A força do manifesto, que será lido na data simbólica de 11 de agosto, não é medida apenas no número de assinaturas ou no peso das adesões que unem as mais diversas correntes do pensamento nacional. A inspiração é a histórica “Carta aos Brasileiros”, lida pelo jurista Goffredo da Silva Telles Junior também nas arcadas do Largo de São Francisco em 8 de agosto de 1977. Exigia-se então o fim da ditadura militar, a volta do Estado de Direito e da democracia. “Ditadura é o regime que governa para nós, mas sem nós”, disse Goffredo num dos momentos mais marcantes da luta pela volta do regime democrático. A democracia só voltou na década seguinte, mas aquele momento deu início à derrocada da ditadura.

O documento divulgado 45 anos depois faz a defesa intransigente do sistema eleitoral que sustenta a democracia brasileira. “Nossas eleições com o processo eletrônico de apuração têm servido de exemplo no mundo. Tivemos várias alternâncias de poder com respeito aos resultados das urnas e transição republicana de governo”, afirma. “As urnas eletrônicas revelaram-se seguras e confiáveis, assim como a Justiça Eleitoral.”

O recado aos que sabotam a democracia acontece pouco mais de uma semana depois do encontro descabido em que Bolsonaro atacou o sistema eleitoral brasileiro diante de representantes estrangeiros, fez acusações sem provas contra a segurança e a confiabilidade das urnas eletrônicas, criticou o Supremo Tribunal Federal, o Tribunal Superior Eleitoral e seus ministros. No domingo, em discurso na convenção nacional do PL que homologou sua candidatura à reeleição, Bolsonaro voltou a atacar o Judiciário e convocou protestos para o dia 7 de setembro.
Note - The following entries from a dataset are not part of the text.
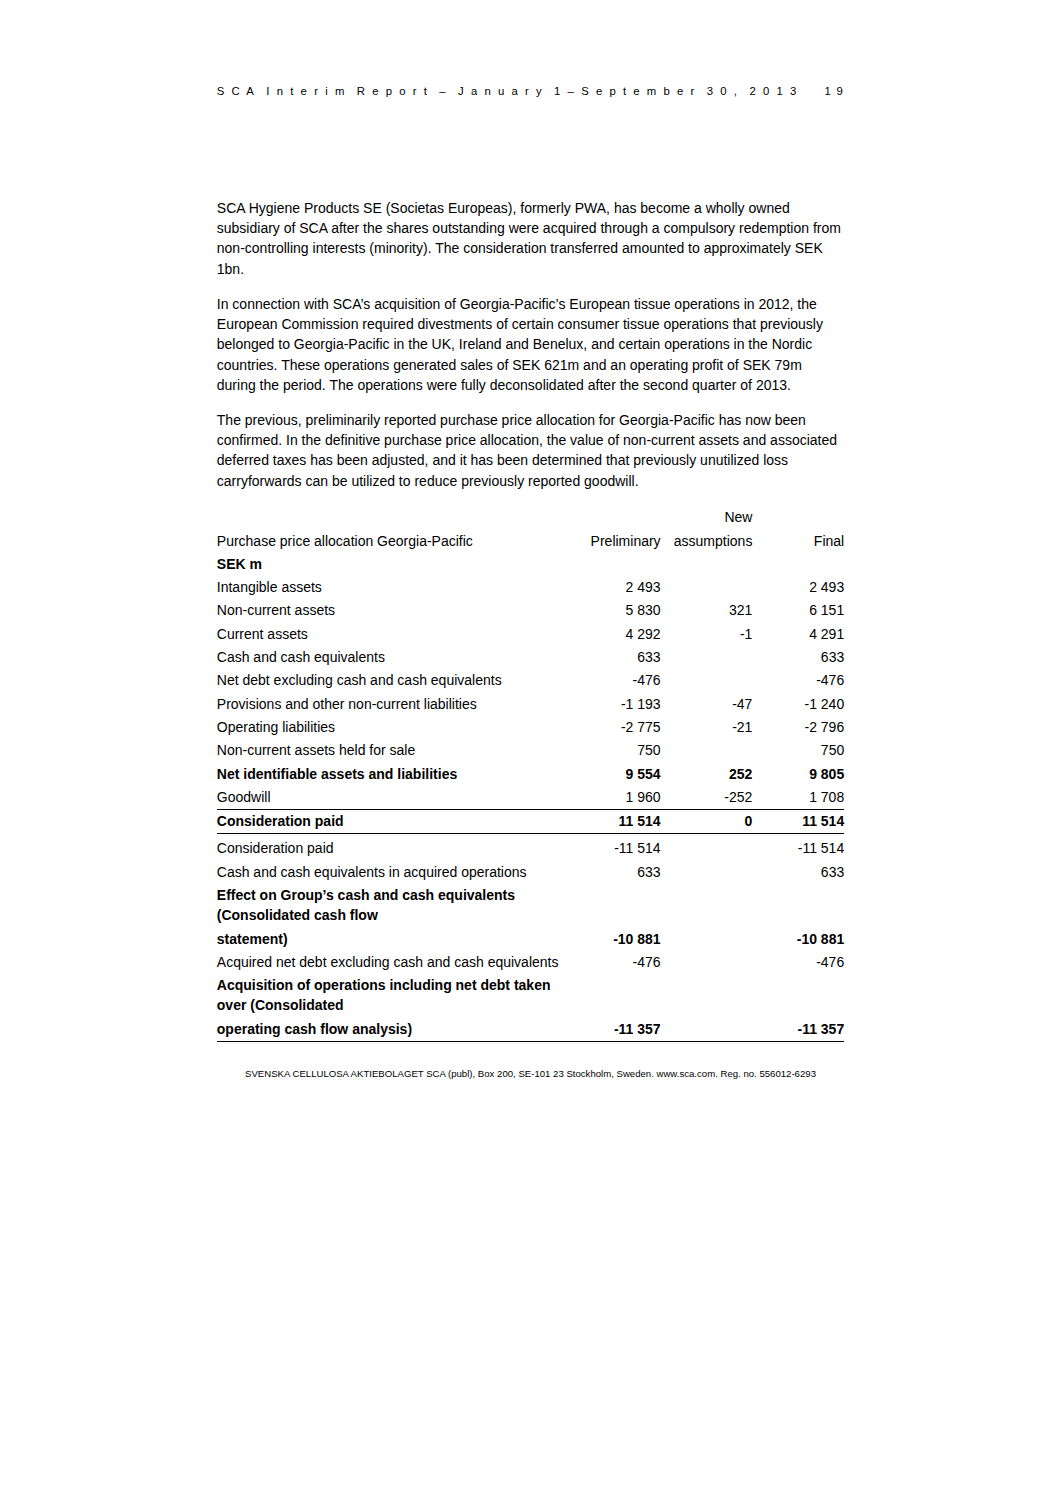S C A I n t e r i m R e p o r t – J a n u a r y 1 – S e p t e m b e r 3 0 , 2 0 1 3
1 9
SCA Hygiene Products SE (Societas Europeas), formerly PWA, has become a wholly owned subsidiary of SCA after the shares outstanding were acquired through a compulsory redemption from non-controlling interests (minority). The consideration transferred amounted to approximately SEK 1bn.
In connection with SCA’s acquisition of Georgia-Pacific’s European tissue operations in 2012, the European Commission required divestments of certain consumer tissue operations that previously belonged to Georgia-Pacific in the UK, Ireland and Benelux, and certain operations in the Nordic countries. These operations generated sales of SEK 621m and an operating profit of SEK 79m during the period. The operations were fully deconsolidated after the second quarter of 2013.
The previous, preliminarily reported purchase price allocation for Georgia-Pacific has now been confirmed. In the definitive purchase price allocation, the value of non-current assets and associated deferred taxes has been adjusted, and it has been determined that previously unutilized loss carryforwards can be utilized to reduce previously reported goodwill.
| | | New | |
| Purchase price allocation Georgia-Pacific | Preliminary | assumptions | Final |
| SEK m | | | |
| Intangible assets | 2 493 | | 2 493 |
| Non-current assets | 5 830 | 321 | 6 151 |
| Current assets | 4 292 | -1 | 4 291 |
| Cash and cash equivalents | 633 | | 633 |
| Net debt excluding cash and cash equivalents | -476 | | -476 |
| Provisions and other non-current liabilities | -1 193 | -47 | -1 240 |
| Operating liabilities | -2 775 | -21 | -2 796 |
| Non-current assets held for sale | 750 | | 750 |
| Net identifiable assets and liabilities | 9 554 | 252 | 9 805 |
| Goodwill | 1 960 | -252 | 1 708 |
| Consideration paid | 11 514 | 0 | 11 514 |
| Consideration paid | -11 514 | | -11 514 |
| Cash and cash equivalents in acquired operations | 633 | | 633 |
| Effect on Group’s cash and cash equivalents (Consolidated cash flow | | | |
| statement) | -10 881 | | -10 881 |
| Acquired net debt excluding cash and cash equivalents | -476 | | -476 |
| Acquisition of operations including net debt taken over (Consolidated | | | |
| operating cash flow analysis) | -11 357 | | -11 357 |
SVENSKA CELLULOSA AKTIEBOLAGET SCA (publ), Box 200, SE-101 23 Stockholm, Sweden. www.sca.com. Reg. no. 556012-6293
A melhor resposta aos ataques é a mobilização da sociedade, que vem acontecendo. A carta da São Francisco em momento político crítico não é a única a erguer uma trincheira em torno da democracia. A todo momento, dentro e fora do país, surgem manifestações de apoio ao sistema eleitoral brasileiro, referência para o mundo todo. Em duas décadas e meia de funcionamento, não há registro de fraude ou irregularidade. Em quase quatro décadas desde o fim da ditadura, o Brasil vive o período mais longevo de sua democracia. A sociedade precisa zelar para que ela se renove a cada dia.